Алексей Широпаев.
Недавно наткнулся на очередной выпуск программы Сергея Минаева «Честный понедельник» по НТВ – и попал на жаркую дискуссию о Сталине с участием, разумеется, Александра Проханова, Сергея Кургиняна – с одной стороны – и политолога Полякова, адвоката Борщевского – с другой. Типовой дискуссионный комплект. Поводом для полемики послужила станция метро «Курская-кольцевая», где недавно восстановленная строка о Сталине обогатилась строкой о Ленине, а некий именитый архитектор вполне допустил восстановление памятника отцу народов в холле станции – чтобы стало совсем «как было у художника».

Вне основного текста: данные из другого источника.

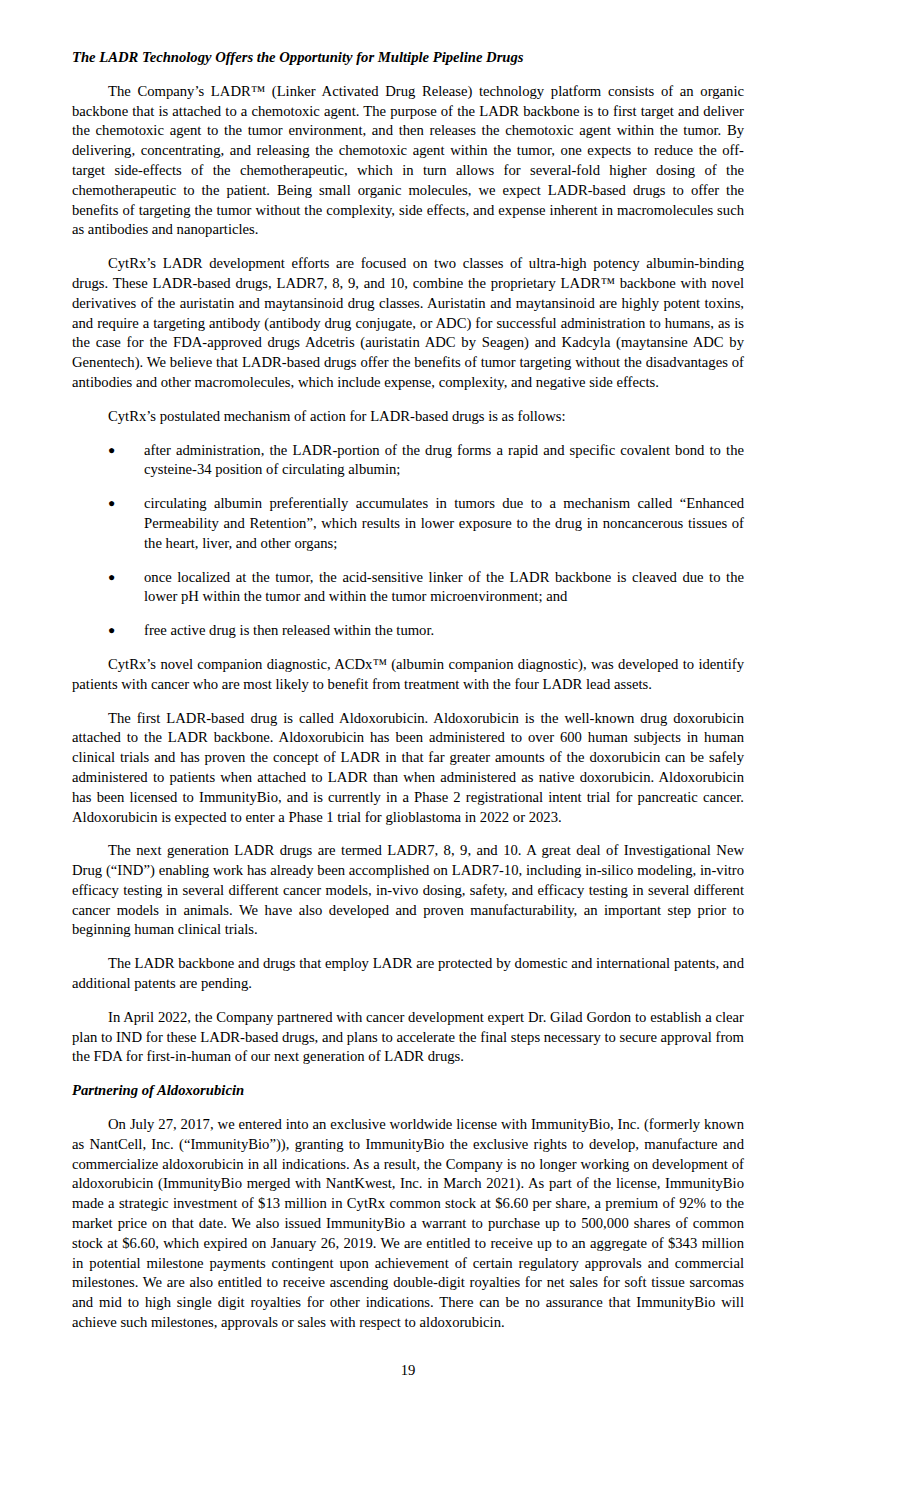The LADR Technology Offers the Opportunity for Multiple Pipeline Drugs
The Company’s LADR™ (Linker Activated Drug Release) technology platform consists of an organic backbone that is attached to a chemotoxic agent. The purpose of the LADR backbone is to first target and deliver the chemotoxic agent to the tumor environment, and then releases the chemotoxic agent within the tumor. By delivering, concentrating, and releasing the chemotoxic agent within the tumor, one expects to reduce the off-target side-effects of the chemotherapeutic, which in turn allows for several-fold higher dosing of the chemotherapeutic to the patient. Being small organic molecules, we expect LADR-based drugs to offer the benefits of targeting the tumor without the complexity, side effects, and expense inherent in macromolecules such as antibodies and nanoparticles.
CytRx’s LADR development efforts are focused on two classes of ultra-high potency albumin-binding drugs. These LADR-based drugs, LADR7, 8, 9, and 10, combine the proprietary LADR™ backbone with novel derivatives of the auristatin and maytansinoid drug classes. Auristatin and maytansinoid are highly potent toxins, and require a targeting antibody (antibody drug conjugate, or ADC) for successful administration to humans, as is the case for the FDA-approved drugs Adcetris (auristatin ADC by Seagen) and Kadcyla (maytansine ADC by Genentech). We believe that LADR-based drugs offer the benefits of tumor targeting without the disadvantages of antibodies and other macromolecules, which include expense, complexity, and negative side effects.
CytRx’s postulated mechanism of action for LADR-based drugs is as follows:
after administration, the LADR-portion of the drug forms a rapid and specific covalent bond to the cysteine-34 position of circulating albumin;
circulating albumin preferentially accumulates in tumors due to a mechanism called “Enhanced Permeability and Retention”, which results in lower exposure to the drug in noncancerous tissues of the heart, liver, and other organs;
once localized at the tumor, the acid-sensitive linker of the LADR backbone is cleaved due to the lower pH within the tumor and within the tumor microenvironment; and
free active drug is then released within the tumor.
CytRx’s novel companion diagnostic, ACDx™ (albumin companion diagnostic), was developed to identify patients with cancer who are most likely to benefit from treatment with the four LADR lead assets.
The first LADR-based drug is called Aldoxorubicin. Aldoxorubicin is the well-known drug doxorubicin attached to the LADR backbone. Aldoxorubicin has been administered to over 600 human subjects in human clinical trials and has proven the concept of LADR in that far greater amounts of the doxorubicin can be safely administered to patients when attached to LADR than when administered as native doxorubicin. Aldoxorubicin has been licensed to ImmunityBio, and is currently in a Phase 2 registrational intent trial for pancreatic cancer. Aldoxorubicin is expected to enter a Phase 1 trial for glioblastoma in 2022 or 2023.
The next generation LADR drugs are termed LADR7, 8, 9, and 10. A great deal of Investigational New Drug (“IND”) enabling work has already been accomplished on LADR7-10, including in-silico modeling, in-vitro efficacy testing in several different cancer models, in-vivo dosing, safety, and efficacy testing in several different cancer models in animals. We have also developed and proven manufacturability, an important step prior to beginning human clinical trials.
The LADR backbone and drugs that employ LADR are protected by domestic and international patents, and additional patents are pending.
In April 2022, the Company partnered with cancer development expert Dr. Gilad Gordon to establish a clear plan to IND for these LADR-based drugs, and plans to accelerate the final steps necessary to secure approval from the FDA for first-in-human of our next generation of LADR drugs.
Partnering of Aldoxorubicin
On July 27, 2017, we entered into an exclusive worldwide license with ImmunityBio, Inc. (formerly known as NantCell, Inc. (“ImmunityBio”)), granting to ImmunityBio the exclusive rights to develop, manufacture and commercialize aldoxorubicin in all indications. As a result, the Company is no longer working on development of aldoxorubicin (ImmunityBio merged with NantKwest, Inc. in March 2021). As part of the license, ImmunityBio made a strategic investment of $13 million in CytRx common stock at $6.60 per share, a premium of 92% to the market price on that date. We also issued ImmunityBio a warrant to purchase up to 500,000 shares of common stock at $6.60, which expired on January 26, 2019. We are entitled to receive up to an aggregate of $343 million in potential milestone payments contingent upon achievement of certain regulatory approvals and commercial milestones. We are also entitled to receive ascending double-digit royalties for net sales for soft tissue sarcomas and mid to high single digit royalties for other indications. There can be no assurance that ImmunityBio will achieve such milestones, approvals or sales with respect to aldoxorubicin.
19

Проханов утверждал, что имя Сталина – это народная святыня и знамя столь желанной модернизации. То есть, по Проханову, для модернизации в России необходимы централизм и кнут. И вот что я, грешный, подумал: а ведь так и есть. В других, цивилизованных, странах в ХХI веке они для модернизации не нужны и даже вредны. Там для развития необходима как раз свобода, инициатива, самоуправление. Но Россия с ее вечным азиатским способом производства – совершенно особый случай. Проханов прав. Без централизма и кнута она не встрепенется.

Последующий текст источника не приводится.